Muscarine, which is the poisonous alkaloid of some mushrooms, has been made synthetically by Schmiedeberg and Har-nack from choline; and Brieger has obtained from decomposing albuminous substances several well-defined chemical bodies - dimethylamine, trimethylamine, triethylamine, ethylenediamine, choline, neurine, neuridine, muscarine, gadinine, cadaverine, putrescine, saprine, and mydaleine, as well as some substances to which he has given no name. Muscarine, neurine, and choline all have a similar action, their power diminishing in the order just mentioned, choline being much weaker than the other two. They all produce salivation, diarrhoea, vomiting, dyspnoea, paralysis, and death. Muscarine and neurine in frogs produce complete stoppage of the heart in diastole; in mammals they only weaken its action.
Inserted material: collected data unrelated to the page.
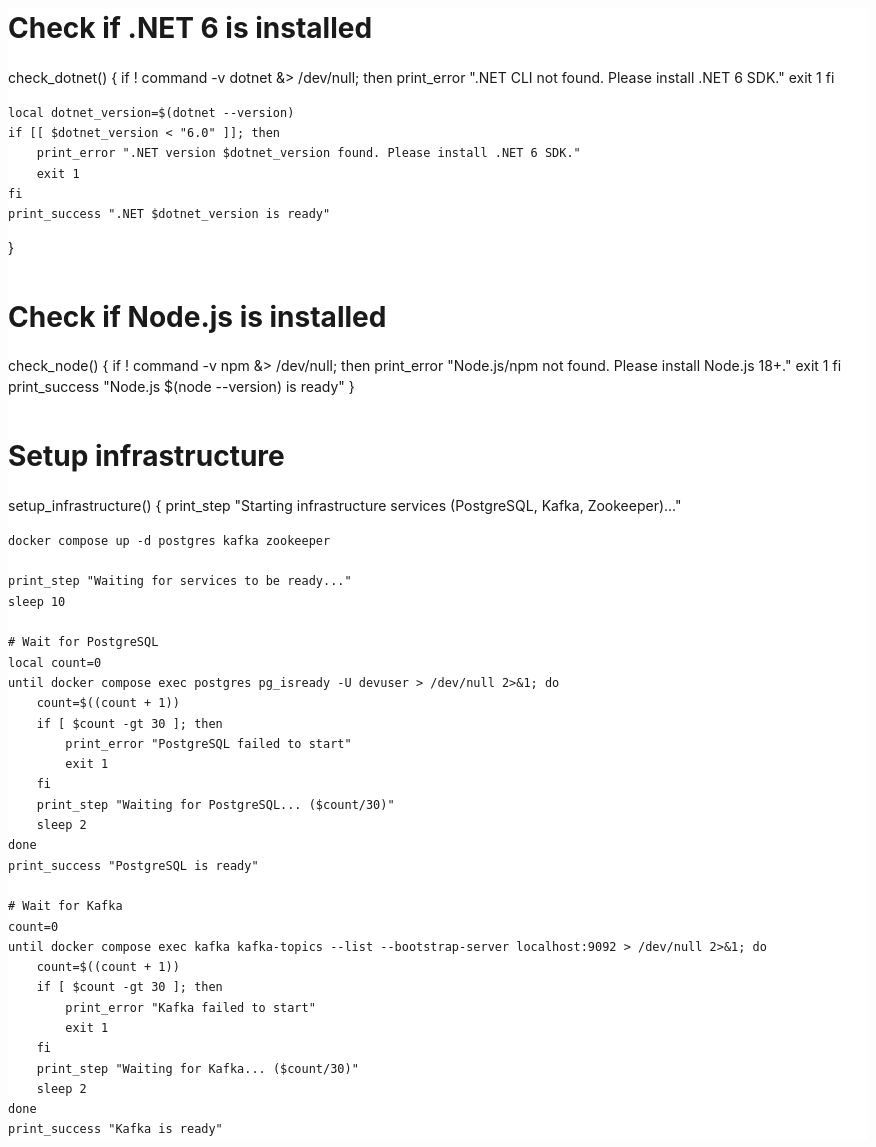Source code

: # Check if .NET 6 is installed
check_dotnet() {
    if ! command -v dotnet &> /dev/null; then
        print_error ".NET CLI not found. Please install .NET 6 SDK."
        exit 1
    fi
    
    local dotnet_version=$(dotnet --version)
    if [[ $dotnet_version < "6.0" ]]; then
        print_error ".NET version $dotnet_version found. Please install .NET 6 SDK."
        exit 1
    fi
    print_success ".NET $dotnet_version is ready"
}

# Check if Node.js is installed
check_node() {
    if ! command -v npm &> /dev/null; then
        print_error "Node.js/npm not found. Please install Node.js 18+."
        exit 1
    fi
    print_success "Node.js $(node --version) is ready"
}

# Setup infrastructure
setup_infrastructure() {
    print_step "Starting infrastructure services (PostgreSQL, Kafka, Zookeeper)..."
    
    docker compose up -d postgres kafka zookeeper
    
    print_step "Waiting for services to be ready..."
    sleep 10
    
    # Wait for PostgreSQL
    local count=0
    until docker compose exec postgres pg_isready -U devuser > /dev/null 2>&1; do
        count=$((count + 1))
        if [ $count -gt 30 ]; then
            print_error "PostgreSQL failed to start"
            exit 1
        fi
        print_step "Waiting for PostgreSQL... ($count/30)"
        sleep 2
    done
    print_success "PostgreSQL is ready"
    
    # Wait for Kafka
    count=0
    until docker compose exec kafka kafka-topics --list --bootstrap-server localhost:9092 > /dev/null 2>&1; do
        count=$((count + 1))
        if [ $count -gt 30 ]; then
            print_error "Kafka failed to start"
            exit 1
        fi
        print_step "Waiting for Kafka... ($count/30)"
        sleep 2
    done
    print_success "Kafka is ready"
Neurine, cadaverine, putrescine, and saprine have no marked physiological action; but one alkaloid which Brieger has isolated from human cadavers in an advanced stage of decomposition appears to affect the intestine, causing enormous peristalsis, continuous diarrhoea, lasting for days, and extreme weakness. Mydaleine, obtained from a similar source, is interesting, inasmuch as it causes a rise of temperature; for frequently we find in cases of acute disease that the rise of temperature coincides with the constipation, and is removed by purgation, so that the question arises how far the rise of temperature in such cases may be due to the absorption of poison from the intestine. Mydaleine causes dilatation of the pupil, enormous secretion of tears, saliva, and sweat, vomiting, diarrhoea, paralysis, convulsions, twitching, dyspnoea, coma, and death.
Sepsine, which was isolated by Bergmann and Schmiedeberg from putrefying yeast, causes vomiting, diarrhoea, and bloody stools; but Nicati and Rietschl have produced choleraic symptoms in animals by cultivations of Koch's comma bacillus from which the organisms themselves had been removed; and somewhat similar results were obtained several years ago by Lewis and Douglas Cunningham with cholera stools in which any organisms present had been destroyed by boiling.
1 Compt. rend., xc. 928.
The extract from putrefied maize has a tetanic and narcotic action, which appears to be due to two different substances. These are not present in the same proportion, so that sometimes the tetanising action, and at other times the narcotic action, is most marked.
Another alkaloid, resembling atropine in its action, has been separated by Sonnenschein and Zuelzer from decomposing animal matter; and this has also been found in the bodies of persons dying from typhus fever.
Another which resembles curare in its action has been separated by Guareschi and Mossol from putrefying brain.
Another substance causing tetanic symptoms has also been obtained from animal matter.